The acquisition pact prompted Monsanto, which also would assume $400 million of Seminis debt, to cut its forecast of earnings per share for the fiscal year ending Aug. 31 to 86 cents to $1.06, down from a previously expected range of $1.56 to $1.71 a share. The new forecast reflects charges for writing down the value of Seminis research and development efforts and for the cost of restructuring debt.
In New York Stock Exchange composite trading at 4 p.m., Monsanto traded at $54.10, off $3.62, or 6.3%.
Seminis went private in 2003 after running up big debts following an acquisition spree. The Oxnard, Calif., company generated a net loss of $16.3 million, including charges related to going private, on sales of $525.8 million in the fiscal year ended Sept. 30. Fox Paine & Co., a private-equity firm in San Francisco, paid $165 million for a majority stake in Seminis when it went private.

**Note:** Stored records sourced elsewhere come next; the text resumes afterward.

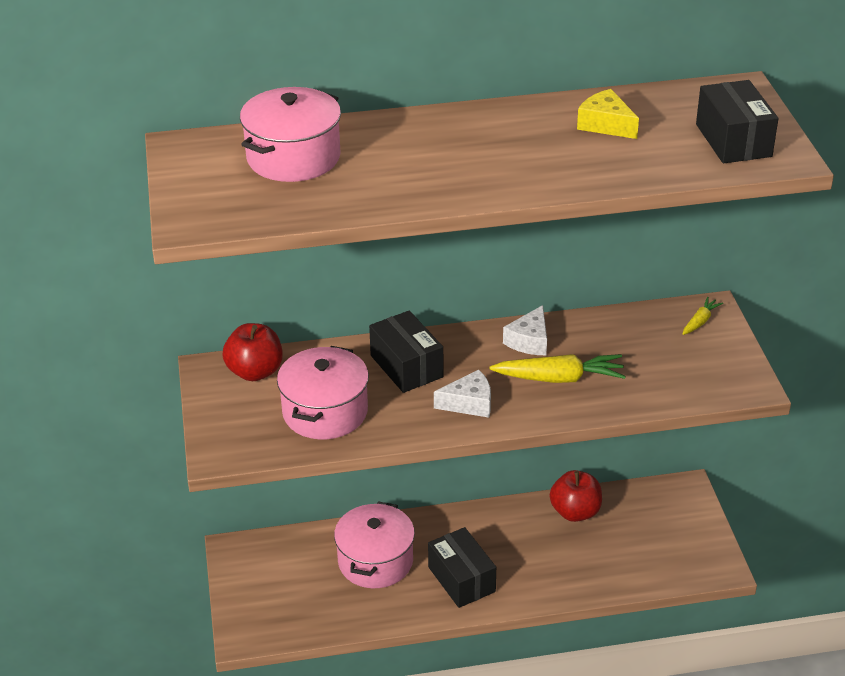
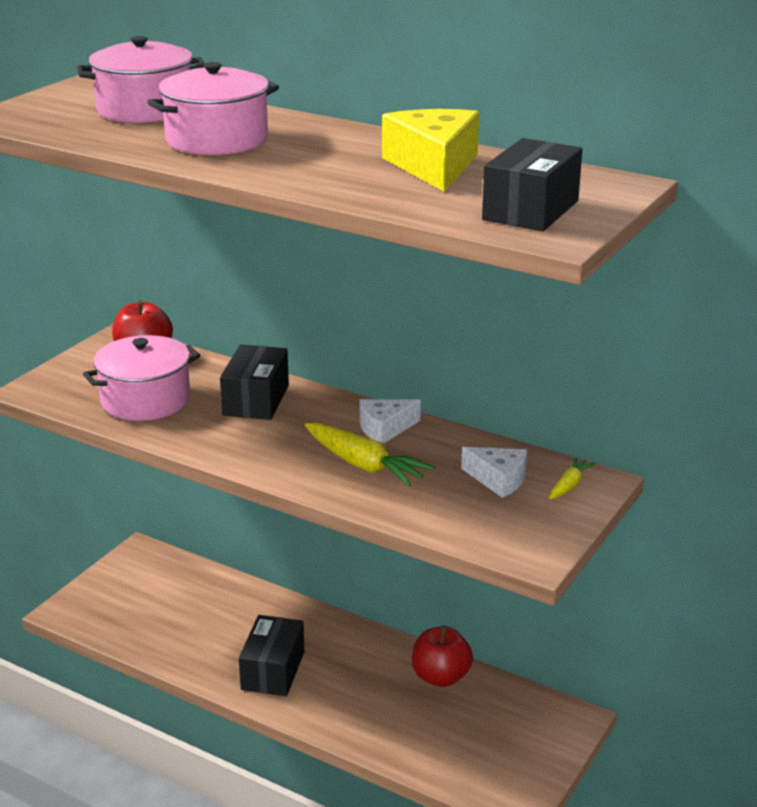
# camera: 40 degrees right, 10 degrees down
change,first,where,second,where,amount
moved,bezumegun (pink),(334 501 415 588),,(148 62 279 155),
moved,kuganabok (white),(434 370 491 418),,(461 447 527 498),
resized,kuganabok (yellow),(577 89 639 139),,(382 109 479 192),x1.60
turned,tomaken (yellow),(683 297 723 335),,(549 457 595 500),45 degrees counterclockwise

Seminis was cobbled together in the 1990s by Alfonso Romo Garza, a Mexican entrepreneur and Olympic horseman who hoped to become as dominant marketing vegetable seeds as Monsanto was with seeds for larger-scale crops. Seminis today controls 23% of the world's tomato-seed market, 34% of the hot pepper-seed market and 38% of the cucumber-seed market.
Executives at Monsanto, St. Louis, are playing down their interest in genetically modifying these sorts of crops anytime soon. Although U.S. consumers have largely accepted the presence in their groceries of genetically modified ingredients made from soybeans and corn, opinion research suggests that more shoppers would be leery if confronted with something they eat whole.
Still, Monsanto executives made clear that they hope to genetically modify vegetables and fruit in the future, if the market conditions are right. Seminis "makes a great platform," said Brett Begemann, the Monsanto executive vice president who will oversee the acquired company.
The planned acquisition, which allows Monsanto to leapfrog DuPont Co. as the world's biggest marketer of conventional and genetically modified seed, is a new direction for Hugh Grant, who returned the company to popularity on Wall Street since becoming Monsanto's chief executive in May 2003 by cutting costs and narrowing its focus to a handful of crops. The wheat business was jettisoned, for example. Monsanto's stock price has roughly doubled during Mr. Grant's tenure.
Monsanto already saturates much of the American grain belt. Although the European Union is lifting its de facto moratorium on genetically modified crops, the business of selling biotech seeds there will be negligible for the foreseeable future.